# [Task prompt]
Copy the stretch of the Voorschoten '97 club history below from "In 1974 Randstad" through "joined the party.", word for word.

# [Selected text]
····················
Dutch athletics club

Voorschoten '97 is a football and athletics club in Voorschoten, Netherlands.

== History ==
Voorschoten '97 was founded on 1 July 1997 after a fusion of the football clubs: S.V Voorschoten, S.V.L.V and Randstad Sport.

===Early history===
V'97 can find its roots in 1925 when Voorschoten got its first official club, V.V.L. on 15 December 1925. Rouwcoop followed in 1932 and they shared De Burgemeester vd Hoeven Sportpark. V.V.L became known as S.V.L.V. Whilst Rouwcoop became Randstad Sport respectively.
Both these clubs would start senior 'Saturday' sides. There was some opposition because S.V.L.V had always been a 'Sunday' playing club.
In 1974 Randstad Sport moved to Sportpark Adegeest and there became intensive amalgamation talks of the two clubs, however time after time these talks broke down.

The 'Saturday' of Randstad Sport split as S.V Voorschoten in 1982.
In 1993 S.V.L.V were promoted for the first time in their history to the third division of the KNVB.

===Amalgamation===

Forced by economic emergencies to bring their strength together, but also encouraged by the council of Voorschoten, the 3 clubs came together in agreement.
On the first of July 1996 Randstad Sport and S.V.L.V amalgamated. And exactly a year later, on 1 July 1997, S.V Voorschoten joined the party.
····················
# [Information shown]
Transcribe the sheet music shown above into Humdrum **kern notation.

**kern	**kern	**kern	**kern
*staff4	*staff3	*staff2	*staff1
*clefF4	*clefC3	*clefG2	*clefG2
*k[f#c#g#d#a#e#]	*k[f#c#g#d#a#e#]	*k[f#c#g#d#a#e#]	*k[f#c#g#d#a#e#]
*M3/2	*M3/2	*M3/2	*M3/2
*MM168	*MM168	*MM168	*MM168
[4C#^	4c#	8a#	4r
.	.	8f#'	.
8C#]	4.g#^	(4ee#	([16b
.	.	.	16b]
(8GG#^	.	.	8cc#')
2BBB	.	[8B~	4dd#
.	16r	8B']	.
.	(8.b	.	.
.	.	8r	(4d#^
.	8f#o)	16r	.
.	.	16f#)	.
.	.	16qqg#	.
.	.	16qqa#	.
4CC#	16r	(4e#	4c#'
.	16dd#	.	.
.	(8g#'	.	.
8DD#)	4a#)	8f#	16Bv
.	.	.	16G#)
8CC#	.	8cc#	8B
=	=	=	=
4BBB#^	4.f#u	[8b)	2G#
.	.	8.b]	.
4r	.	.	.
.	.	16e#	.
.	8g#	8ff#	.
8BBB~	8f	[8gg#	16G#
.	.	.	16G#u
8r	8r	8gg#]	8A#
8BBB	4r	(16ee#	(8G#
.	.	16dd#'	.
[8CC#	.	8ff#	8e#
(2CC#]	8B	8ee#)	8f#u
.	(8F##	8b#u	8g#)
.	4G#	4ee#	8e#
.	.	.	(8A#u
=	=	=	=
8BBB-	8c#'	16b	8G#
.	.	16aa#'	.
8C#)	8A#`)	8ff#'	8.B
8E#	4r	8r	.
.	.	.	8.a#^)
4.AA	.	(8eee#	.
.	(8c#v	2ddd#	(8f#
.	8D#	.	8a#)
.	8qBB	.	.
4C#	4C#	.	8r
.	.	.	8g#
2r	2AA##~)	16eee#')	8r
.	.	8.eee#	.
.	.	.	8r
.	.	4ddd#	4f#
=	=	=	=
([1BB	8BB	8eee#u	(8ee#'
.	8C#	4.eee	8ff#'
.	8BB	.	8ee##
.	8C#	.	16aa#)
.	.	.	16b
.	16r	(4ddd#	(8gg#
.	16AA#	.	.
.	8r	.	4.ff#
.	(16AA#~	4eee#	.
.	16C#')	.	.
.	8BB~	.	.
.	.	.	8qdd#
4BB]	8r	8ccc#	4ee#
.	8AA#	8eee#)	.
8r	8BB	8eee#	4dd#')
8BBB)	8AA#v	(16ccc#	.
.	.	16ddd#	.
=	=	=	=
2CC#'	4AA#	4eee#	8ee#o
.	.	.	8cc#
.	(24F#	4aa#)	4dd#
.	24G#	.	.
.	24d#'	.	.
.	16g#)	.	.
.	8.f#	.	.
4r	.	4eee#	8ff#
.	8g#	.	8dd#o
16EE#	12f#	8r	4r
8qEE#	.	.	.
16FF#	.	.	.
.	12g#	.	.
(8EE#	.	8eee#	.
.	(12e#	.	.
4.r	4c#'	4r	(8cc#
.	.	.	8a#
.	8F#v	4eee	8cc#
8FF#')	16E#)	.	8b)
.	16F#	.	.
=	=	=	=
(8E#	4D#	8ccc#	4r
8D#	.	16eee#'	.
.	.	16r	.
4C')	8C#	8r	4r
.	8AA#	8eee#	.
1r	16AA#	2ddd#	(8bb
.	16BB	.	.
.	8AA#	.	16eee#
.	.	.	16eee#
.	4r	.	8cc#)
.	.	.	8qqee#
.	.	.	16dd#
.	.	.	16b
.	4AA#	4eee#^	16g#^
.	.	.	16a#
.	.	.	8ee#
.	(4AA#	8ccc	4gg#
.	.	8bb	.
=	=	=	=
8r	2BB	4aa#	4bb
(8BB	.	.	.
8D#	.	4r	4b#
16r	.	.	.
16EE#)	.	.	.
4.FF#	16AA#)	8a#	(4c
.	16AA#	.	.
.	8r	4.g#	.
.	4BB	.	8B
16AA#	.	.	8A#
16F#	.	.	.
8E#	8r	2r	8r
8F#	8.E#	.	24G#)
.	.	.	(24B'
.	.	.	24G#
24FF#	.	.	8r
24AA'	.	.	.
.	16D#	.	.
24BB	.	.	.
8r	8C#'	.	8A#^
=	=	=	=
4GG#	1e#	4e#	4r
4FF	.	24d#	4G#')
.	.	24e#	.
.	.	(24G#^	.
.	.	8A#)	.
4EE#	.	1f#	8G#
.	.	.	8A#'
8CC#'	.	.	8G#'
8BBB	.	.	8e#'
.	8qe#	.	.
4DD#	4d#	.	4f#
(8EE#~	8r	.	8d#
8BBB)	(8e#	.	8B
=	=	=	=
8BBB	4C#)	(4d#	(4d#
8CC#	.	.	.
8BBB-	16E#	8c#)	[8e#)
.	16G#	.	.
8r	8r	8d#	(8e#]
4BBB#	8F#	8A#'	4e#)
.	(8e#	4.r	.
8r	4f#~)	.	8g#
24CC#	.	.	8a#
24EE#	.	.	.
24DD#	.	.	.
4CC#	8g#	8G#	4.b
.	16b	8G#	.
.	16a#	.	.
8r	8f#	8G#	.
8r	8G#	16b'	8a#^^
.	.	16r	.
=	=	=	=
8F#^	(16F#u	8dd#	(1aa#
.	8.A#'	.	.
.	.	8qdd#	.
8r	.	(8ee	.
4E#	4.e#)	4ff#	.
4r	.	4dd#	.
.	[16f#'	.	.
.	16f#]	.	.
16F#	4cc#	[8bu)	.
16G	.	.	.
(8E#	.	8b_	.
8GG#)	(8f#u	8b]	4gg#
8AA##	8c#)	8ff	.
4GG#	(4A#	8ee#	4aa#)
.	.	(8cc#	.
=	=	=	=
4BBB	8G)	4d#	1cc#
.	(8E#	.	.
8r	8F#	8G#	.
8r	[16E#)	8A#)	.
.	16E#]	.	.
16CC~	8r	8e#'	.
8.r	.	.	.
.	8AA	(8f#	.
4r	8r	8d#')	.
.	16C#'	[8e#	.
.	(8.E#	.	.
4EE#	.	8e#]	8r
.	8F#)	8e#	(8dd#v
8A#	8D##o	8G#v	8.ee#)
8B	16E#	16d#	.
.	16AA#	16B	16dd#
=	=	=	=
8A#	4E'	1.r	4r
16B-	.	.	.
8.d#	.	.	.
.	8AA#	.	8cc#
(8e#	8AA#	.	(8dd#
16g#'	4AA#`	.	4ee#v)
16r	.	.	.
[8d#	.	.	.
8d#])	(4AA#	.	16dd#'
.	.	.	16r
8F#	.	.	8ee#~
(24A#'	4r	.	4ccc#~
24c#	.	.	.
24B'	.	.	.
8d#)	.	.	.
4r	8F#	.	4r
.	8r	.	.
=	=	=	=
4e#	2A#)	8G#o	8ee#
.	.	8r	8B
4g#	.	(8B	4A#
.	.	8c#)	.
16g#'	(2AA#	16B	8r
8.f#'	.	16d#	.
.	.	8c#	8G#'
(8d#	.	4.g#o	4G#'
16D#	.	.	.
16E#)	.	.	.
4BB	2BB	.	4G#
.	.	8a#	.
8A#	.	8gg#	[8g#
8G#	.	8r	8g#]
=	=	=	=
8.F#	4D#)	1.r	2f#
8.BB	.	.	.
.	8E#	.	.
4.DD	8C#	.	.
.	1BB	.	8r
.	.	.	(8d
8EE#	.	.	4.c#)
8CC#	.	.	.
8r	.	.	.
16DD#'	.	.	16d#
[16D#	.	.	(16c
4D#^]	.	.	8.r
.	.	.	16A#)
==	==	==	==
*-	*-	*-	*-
····················
# [Completed exercise]
In 1974 Randstad Sport moved to Sportpark Adegeest and there became intensive amalgamation talks of the two clubs, however time after time these talks broke down.

The 'Saturday' of Randstad Sport split as S.V Voorschoten in 1982.
In 1993 S.V.L.V were promoted for the first time in their history to the third division of the KNVB.

===Amalgamation===

Forced by economic emergencies to bring their strength together, but also encouraged by the council of Voorschoten, the 3 clubs came together in agreement.
On the first of July 1996 Randstad Sport and S.V.L.V amalgamated. And exactly a year later, on 1 July 1997, S.V Voorschoten joined the party.